You are all cordially invited to the AMLab seminar on Tuesday February 28 at 16:00 in C3.163, where ChangYong Oh will give a talk titled “High dimensional Bayesian Optimization”. Afterwards there are the usual drinks and snacks!
Abstract: Bayesian optimization has been successful in many hyper-parameter optimization problems and reinforcement learning problems. Still, there are many obstacles which prevent it from being extensively applied. Among many obstacles, we focused on the methods for high dimensional spaces. In order to resolve the difficulties of high dimensional Bayesian optimization problems, we devised a principled method to reduce the predictive variance of Gaussian process and other assistive methods for its successful application.
Firstly, brief explanation about general Bayesian optimization will be given. Secondly, I will explain the sources that make high dimensional problems harder, namely, ‘boundary effect’ and ‘hollow ball problem’. Thirdly, I will propose solutions to those problem, so-called, ‘variance reduction’ and ‘adaptive search region’.
You are all cordially invited to the AMLab seminar on Tuesday February 21 at 16:00 in C3.163, where Artem Grotov will give a talk titled “Deep Counterfactual Learning”. Afterwards there are the usual drinks and snacks!
Abstract: Deep learning is increasingly important for training interactive systems such as search engines and recommenders. They are applied to a broad range of tasks, including ranking, text similarity, and classification. Training neural network to perform classification requires a lot of labeled data. While collecting large supervised labeled data sets is expensive and sometimes impossible, for example for personalized tasks, there often is an abundance of logged data collected from user interactions with an existing system. This type of data is called logged bandit feedback and utilizing it is challenging because such data is noisy, biased and incomplete. We propose a learning method, Constrained Conterfactual Risk Minimisation (CCRM), based on counterfactual risk minimization of empirical Bernstein bound to tackle this problem and learn from logged bandit feedback. We evaluate CCRM on an image classification task. We find that CCRM performs well in practice and outperforms existing methods.

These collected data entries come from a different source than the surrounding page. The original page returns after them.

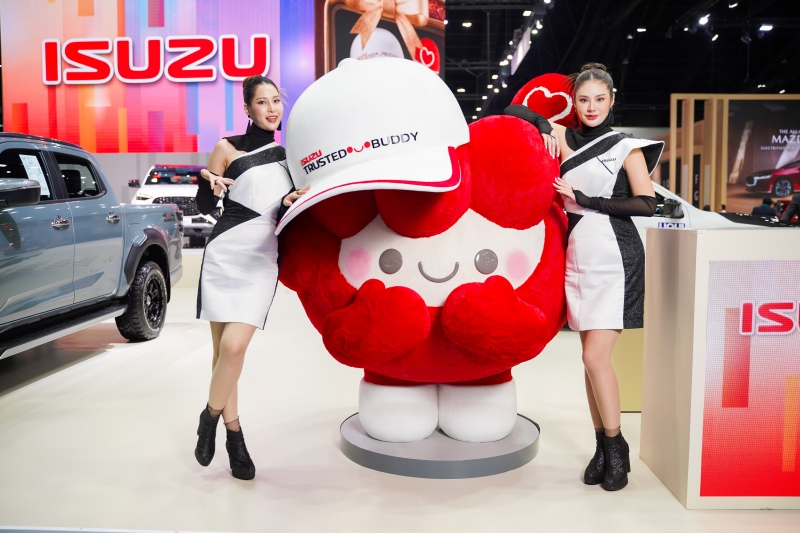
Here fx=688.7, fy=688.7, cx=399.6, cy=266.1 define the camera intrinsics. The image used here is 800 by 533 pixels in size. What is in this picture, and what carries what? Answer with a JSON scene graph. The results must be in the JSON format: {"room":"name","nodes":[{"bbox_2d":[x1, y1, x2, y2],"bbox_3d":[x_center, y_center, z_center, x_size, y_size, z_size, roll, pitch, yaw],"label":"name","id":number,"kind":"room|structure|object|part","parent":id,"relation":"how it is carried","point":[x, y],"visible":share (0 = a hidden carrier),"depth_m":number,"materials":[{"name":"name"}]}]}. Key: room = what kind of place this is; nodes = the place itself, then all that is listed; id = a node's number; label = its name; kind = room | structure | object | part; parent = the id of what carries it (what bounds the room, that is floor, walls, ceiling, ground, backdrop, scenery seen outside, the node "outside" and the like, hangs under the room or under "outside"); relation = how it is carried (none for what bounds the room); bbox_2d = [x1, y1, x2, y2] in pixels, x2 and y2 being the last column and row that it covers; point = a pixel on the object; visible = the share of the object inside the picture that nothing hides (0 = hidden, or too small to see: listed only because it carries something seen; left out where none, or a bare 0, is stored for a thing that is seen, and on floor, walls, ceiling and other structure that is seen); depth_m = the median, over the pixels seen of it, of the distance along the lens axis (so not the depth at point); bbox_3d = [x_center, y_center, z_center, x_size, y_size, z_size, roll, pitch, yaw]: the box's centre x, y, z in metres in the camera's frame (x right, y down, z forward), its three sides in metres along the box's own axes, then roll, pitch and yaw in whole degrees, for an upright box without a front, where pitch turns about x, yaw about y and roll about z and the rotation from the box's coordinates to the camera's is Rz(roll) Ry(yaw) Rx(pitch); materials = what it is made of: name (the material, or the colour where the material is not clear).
{"room":"event hall","nodes":[
{"label":"event hall","id":0,"kind":"room"},
{"bbox_2d":[0,247,799,532],"bbox_3d":[0.220,0.667,5.103,9.751,0.129,11.634,0,4,2],"label":"floor","id":1,"kind":"structure","parent":0,"point":[28,390],"depth_m":2.91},
{"bbox_2d":[0,130,182,359],"bbox_3d":[-2.824,-0.113,4.540,1.847,1.519,4.198,0,4,2],"label":"pickup truck","id":2,"kind":"object","parent":1,"relation":"on","point":[33,201],"visible":0.99,"depth_m":4.50,"materials":[{"name":"blue metal"}]},
{"bbox_3d":[-2.291,-0.422,4.025,0.409,0.168,0.244,0,4,2],"label":"mirror","id":3,"kind":"part","parent":2,"relation":"part of","materials":[{"name":"black mirror"}]},
{"bbox_2d":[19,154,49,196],"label":"window sticker","id":4,"kind":"object","parent":2,"relation":"attached to","point":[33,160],"visible":0.56,"depth_m":4.30,"materials":[{"name":"white paper"}]},
{"bbox_3d":[-1.984,0.260,5.378,0.247,0.577,0.549,0,4,2],"label":"wheel","id":5,"kind":"part","parent":2,"relation":"part of","materials":[{"name":"black rubber"}]},
{"bbox_2d":[129,163,219,246],"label":"white suv","id":6,"kind":"object","parent":1,"relation":"on","point":[210,219],"visible":0.51,"materials":[{"name":"white metal"}]},
{"bbox_2d":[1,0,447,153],"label":"wall","id":7,"kind":"structure","parent":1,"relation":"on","point":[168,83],"depth_m":10.16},
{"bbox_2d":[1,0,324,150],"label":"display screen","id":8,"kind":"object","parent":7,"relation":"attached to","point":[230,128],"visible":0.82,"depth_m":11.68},
{"bbox_2d":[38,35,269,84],"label":"sign lettering","id":9,"kind":"object","parent":8,"relation":"attached to","point":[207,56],"visible":0.98,"depth_m":11.77,"materials":[{"name":"red"}]},
{"bbox_2d":[316,0,444,79],"bbox_3d":[-0.338,-3.974,11.951,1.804,3.298,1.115,0,4,2],"label":"display screen","id":10,"kind":"object","parent":7,"relation":"attached to","point":[436,67],"visible":0.48,"depth_m":11.82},
{"bbox_2d":[194,75,313,479],"bbox_3d":[-0.562,0.041,2.768,0.469,1.468,0.787,0,4,2],"label":"woman","id":11,"kind":"object","parent":1,"relation":"on","point":[265,121],"visible":0.94,"depth_m":2.58},
{"bbox_2d":[341,411,539,478],"bbox_3d":[0.176,0.736,2.982,0.877,0.092,0.828,0,4,2],"label":"display base","id":12,"kind":"object","parent":1,"relation":"on","point":[410,460],"visible":0.7,"depth_m":2.73,"materials":[{"name":"grey"}]},
{"bbox_2d":[275,58,575,448],"bbox_3d":[0.158,-0.076,3.014,1.497,1.624,1.288,0,4,2],"label":"mascot","id":13,"kind":"object","parent":12,"relation":"on","point":[534,252],"visible":0.9,"depth_m":2.64},
{"bbox_2d":[275,54,466,232],"bbox_3d":[-0.095,-0.499,2.465,0.709,0.631,0.792,0,4,2],"label":"white cap","id":14,"kind":"object","parent":13,"relation":"on","point":[349,159],"visible":0.98,"depth_m":2.33,"materials":[{"name":"white fabric"}]},
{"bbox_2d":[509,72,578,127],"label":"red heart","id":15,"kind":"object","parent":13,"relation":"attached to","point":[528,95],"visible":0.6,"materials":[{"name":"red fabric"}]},
{"bbox_2d":[505,64,660,490],"bbox_3d":[0.709,0.031,2.655,0.525,1.520,0.579,0,4,2],"label":"woman","id":16,"kind":"object","parent":1,"relation":"on","point":[631,179],"visible":0.92,"depth_m":2.53},
{"bbox_2d":[611,326,644,411],"bbox_3d":[1.315,0.438,3.697,0.597,0.581,0.477,0,4,2],"label":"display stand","id":17,"kind":"object","parent":1,"relation":"on","point":[623,384],"visible":0.28,"depth_m":3.49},
{"bbox_2d":[639,182,787,231],"bbox_3d":[2.486,-0.303,7.324,4.175,1.447,1.570,0,4,2],"label":"white car","id":18,"kind":"object","parent":1,"relation":"on","point":[683,209],"visible":0.15,"depth_m":6.69,"materials":[{"name":"white metal"}]},
{"bbox_2d":[640,225,799,509],"bbox_3d":[1.738,0.339,2.618,1.449,0.952,0.594,0,4,2],"label":"display counter","id":19,"kind":"object","parent":1,"relation":"on","point":[697,241],"visible":0.92,"depth_m":2.39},
{"bbox_2d":[699,254,799,498],"bbox_3d":[1.729,0.366,2.323,1.482,0.811,0.010,0,4,2],"label":"display panel","id":20,"kind":"object","parent":19,"relation":"attached to","point":[744,308],"visible":0.99,"depth_m":2.32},
{"bbox_2d":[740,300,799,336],"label":"sign lettering","id":21,"kind":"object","parent":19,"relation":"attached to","point":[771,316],"visible":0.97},
{"bbox_2d":[667,93,799,216],"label":"display frame","id":22,"kind":"object","parent":1,"relation":"on","point":[725,159],"visible":0.71,"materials":[{"name":"brown wood"}]},
{"bbox_2d":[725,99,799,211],"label":"display screen","id":23,"kind":"object","parent":22,"relation":"attached to","point":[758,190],"visible":0.86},
{"bbox_2d":[751,196,777,218],"bbox_3d":[6.167,-0.625,11.679,0.480,1.025,0.491,-3,5,-29],"label":"person","id":24,"kind":"object","parent":1,"relation":"on","point":[764,210],"visible":0.43,"depth_m":11.52},
{"bbox_2d":[780,192,799,224],"bbox_3d":[5.857,-0.564,9.954,0.684,1.444,0.509,0,4,2],"label":"person","id":25,"kind":"object","parent":1,"relation":"on","point":[788,213],"visible":0.56,"depth_m":9.88},
{"bbox_2d":[440,0,799,128],"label":"ceiling","id":26,"kind":"structure","parent":0,"point":[504,42],"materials":[{"name":"black"}]},
{"bbox_2d":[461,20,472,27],"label":"ceiling light","id":27,"kind":"object","parent":26,"relation":"attached to","point":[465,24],"visible":0.94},
{"bbox_2d":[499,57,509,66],"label":"ceiling light","id":28,"kind":"object","parent":26,"relation":"attached to","point":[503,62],"visible":0.86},
{"bbox_2d":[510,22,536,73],"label":"hanging banner","id":29,"kind":"object","parent":26,"relation":"hanging from","point":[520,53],"visible":0.82,"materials":[{"name":"white"}]},
{"bbox_2d":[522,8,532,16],"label":"ceiling light","id":30,"kind":"object","parent":26,"relation":"attached to","point":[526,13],"visible":0.93,"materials":[{"name":"white"}]},
{"bbox_2d":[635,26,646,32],"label":"ceiling light","id":31,"kind":"object","parent":26,"relation":"attached to","point":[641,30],"visible":0.94,"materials":[{"name":"white"}]},
{"bbox_2d":[697,13,709,25],"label":"ceiling light","id":32,"kind":"object","parent":26,"relation":"attached to","point":[705,19],"visible":0.95,"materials":[{"name":"white"}]},
{"bbox_2d":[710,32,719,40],"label":"ceiling light","id":33,"kind":"object","parent":26,"relation":"attached to","point":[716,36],"visible":0.9,"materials":[{"name":"white"}]},
{"bbox_2d":[759,23,773,31],"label":"ceiling light","id":34,"kind":"object","parent":26,"relation":"attached to","point":[767,27],"visible":0.94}
]}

You are all cordially invited to the AMLab seminar on Tuesday February 14 at 16:00 in C3.163, where Jakub Tomczak will give a talk titled “Improving Variational Auto-Encoders using volume-preserving flows: A preliminary study”. Afterwards there are the usual drinks and snacks!
Abstract: Variational auto-encoders (VAE) are scalable and powerful generative models. However, the choice of the variational posterior determines tractability and flexibility of the VAE. Commonly, latent variables are modeled using the normal distribution with a diagonal covariance matrix. This results in computational efficiency but typically it is not flexible enough to match the true posterior distribution. One fashion of enriching the variational posterior distribution is application of normalizing flows, i.e., a series of invertible transformations to latent variables with a simple posterior. Application of general normalizing flows requires calculating the Jacobian-determinant that could be computationally troublesome. However, it is possible to design a series of transformations for which the Jacobian-determinant equals 1, so called volume-preserving flows. During the presentation I will describe my preliminary results on new volume-preserving flow called Householder flow and an extension of the linear Inverse Autoregressive Flow.
You are all cordially invited to the AMLab seminar on Tuesday February 7 at 16:00 in C3.163, where Thijs van Ommen will give a talk titled “Recognizing linear structural equation models from observational data”. Afterwards there are the usual drinks and snacks!
Abstract: In a linear structural equation model, each variable is a linear function of other variables plus noise, and some noise terms may be correlated. Such a model can be represented by a mixed graph, with directed edges for causal relations and bidirected edges for correlated noise terms. Our goal is to learn the graph structure from observational data. To do this, we need to consider what constraints a model imposes on the observed covariance matrix. Some of these constraint do not correspond to (conditional) independences, and are not well understood. In particular, it is not even clear how to tell, by looking at two graphs, whether they impose exactly the same constraints. I will describe my progress in mapping out these models and their constraints.